[Dataset entries]
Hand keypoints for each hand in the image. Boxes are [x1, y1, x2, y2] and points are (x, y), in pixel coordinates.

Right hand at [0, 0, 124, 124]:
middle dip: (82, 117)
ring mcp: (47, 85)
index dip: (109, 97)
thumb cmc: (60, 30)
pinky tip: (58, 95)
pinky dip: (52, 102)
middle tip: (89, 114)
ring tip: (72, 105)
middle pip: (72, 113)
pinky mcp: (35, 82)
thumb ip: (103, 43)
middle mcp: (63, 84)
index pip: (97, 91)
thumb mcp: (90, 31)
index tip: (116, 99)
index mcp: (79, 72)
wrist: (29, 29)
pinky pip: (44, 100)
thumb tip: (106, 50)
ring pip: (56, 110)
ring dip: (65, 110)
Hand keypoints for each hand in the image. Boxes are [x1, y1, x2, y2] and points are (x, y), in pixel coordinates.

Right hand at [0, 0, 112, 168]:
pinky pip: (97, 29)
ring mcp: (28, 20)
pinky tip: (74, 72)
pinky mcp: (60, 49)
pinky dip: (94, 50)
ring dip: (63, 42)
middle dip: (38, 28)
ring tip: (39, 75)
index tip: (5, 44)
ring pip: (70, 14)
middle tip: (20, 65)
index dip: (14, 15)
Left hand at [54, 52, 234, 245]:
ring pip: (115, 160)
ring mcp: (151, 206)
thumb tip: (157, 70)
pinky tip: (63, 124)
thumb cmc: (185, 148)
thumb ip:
...
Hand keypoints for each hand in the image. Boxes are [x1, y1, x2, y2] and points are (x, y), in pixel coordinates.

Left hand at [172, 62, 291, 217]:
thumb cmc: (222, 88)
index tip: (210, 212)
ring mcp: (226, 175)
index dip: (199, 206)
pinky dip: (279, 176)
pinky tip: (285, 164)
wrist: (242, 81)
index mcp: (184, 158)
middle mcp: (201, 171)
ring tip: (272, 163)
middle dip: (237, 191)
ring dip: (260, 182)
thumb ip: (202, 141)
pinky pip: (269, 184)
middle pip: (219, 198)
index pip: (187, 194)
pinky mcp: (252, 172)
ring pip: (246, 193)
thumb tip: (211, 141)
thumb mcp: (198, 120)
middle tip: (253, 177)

[Task] Exact duplication is required for the lines above, from the line that contains "ring tip: (272, 163)" to the line that contains "middle tip: (253, 177)", inclusive; omit all others.

[Exercise output]
ring tip: (272, 163)
middle dip: (237, 191)
ring dip: (260, 182)
thumb ip: (202, 141)
pinky pip: (269, 184)
middle pip: (219, 198)
index pip: (187, 194)
pinky mcp: (252, 172)
ring pip: (246, 193)
thumb tip: (211, 141)
thumb mcp: (198, 120)
middle tip: (253, 177)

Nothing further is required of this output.